Putting a plan in place
MDR-compliant labelling, however, brings with it certain requirements which differ from what is demanded under the FDA’s Unique Device Identification (UDI) system rules. Under MDR, for example, manufacturers must ensure the label specifically states the device is a medical one using an MD symbol in a box. This is only one of many stipulations that usually require redesigned labels.
Small medical device manufacturers who rely on time-consuming and error-prone manual or legacy labelling processes to facilitate these label updates run the risk of mislabelling which can lead to non-compliance. They may have limited staff and no structured processes around roles and responsibilities when it comes to label design, changes and approval. As project leads work toward a compliant labelling process, it is therefore important to establish defined roles and access for each stage of the process.
When dealing with a compliance initiative, up to date, correct and compliant labelling is imperative. This involves having all the relevant label design elements in place to comply with the EU MDR or FDA regulations. Many times, label templates are hard coded, meaning IT must be involved in making changes. And with IT staff often being tasked with multiple mission-critical projects in the organisation, labelling projects can be delayed. For many small medical device manufacturers who have limited resources, finding a solution can be a challenge.
Why labelling in the cloud offers a roadmap forward
Validation-ready cloud labelling solutions have now emerged to ease compliance with regulations and time-consuming validation requirements. These solutions, built with the needs of regulated companies in mind, digitise the quality control processes and facilitate compliant labelling with role-based access, approval workflows and electronic signatures. Outside of compliance, carrying out labelling in the cloud drives scalability and productivity for small medical device manufacturers and boosts overall efficiency.
The latest cloud labelling solutions integrate with other cloud solutions, allowing for seamless functionality and minimising the need for local infrastructure resources and cost.
When it comes to validation, as with many labelling systems, those hosted in the cloud have vendor-supplied documentation that streamlines the process and significantly eases the burden when it comes to installation qualification (IQ). The manufacturer itself has a much lighter burden and a streamlined path to a validated system and process.

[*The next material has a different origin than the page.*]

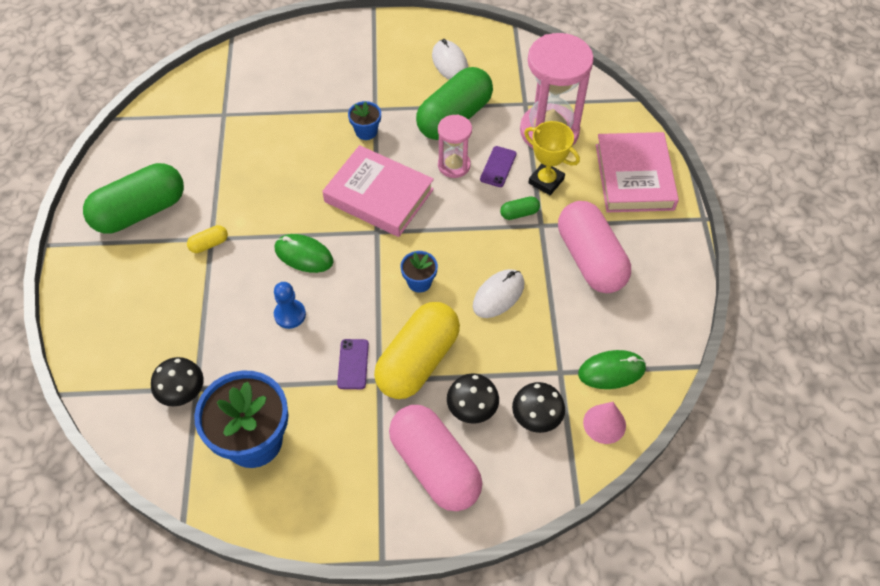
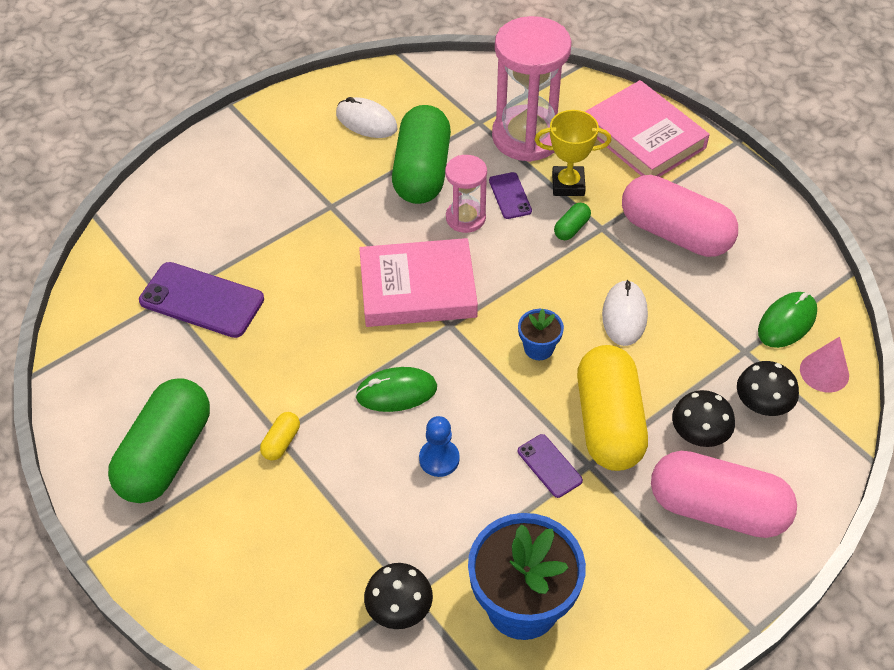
camera: 35 degrees left, 5 degrees down
(244, 127) = (201, 300): none -> purple phone
(366, 131) = (343, 233): blue flower pot -> none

A more relaxed software release schedule eases the validation burden on life sciences companies because the software is updated once a year rather than multiple times. This gives them a continuously updated and maintained labelling solution without increasing the validation workload on their IT staff.
The manufacturer would of course need to work closely alongside the vendor and review the documentation, but, if needed, the vendor is able to do much of the work for them, providing not only the full validation acceleration pack but also professional services to assist with the validation process.
While some medical device manufacturers choose to tackle validation on their own, the vendor supplied validation acceleration pack or documentation helps to simplify the process. Consultancy and advice around validation is usually available from the vendor, tailored to the business’s specific needs.
Given the immense hassles of compliance for small device manufacturers, cloud-based labelling systems offer the benefits of a full label management system while easing compliance and validation. This is a future-proof technology. With a cloud-based labelling system, medical device manufacturers can be confident that they are running the most up-to-date software, enabling them to address the fast-changing new regulations and cope with whatever comes their way. And especially in the current pandemic, when face-to-face meetings are still problematic, it is a perfect way to keep labelling operations moving forward.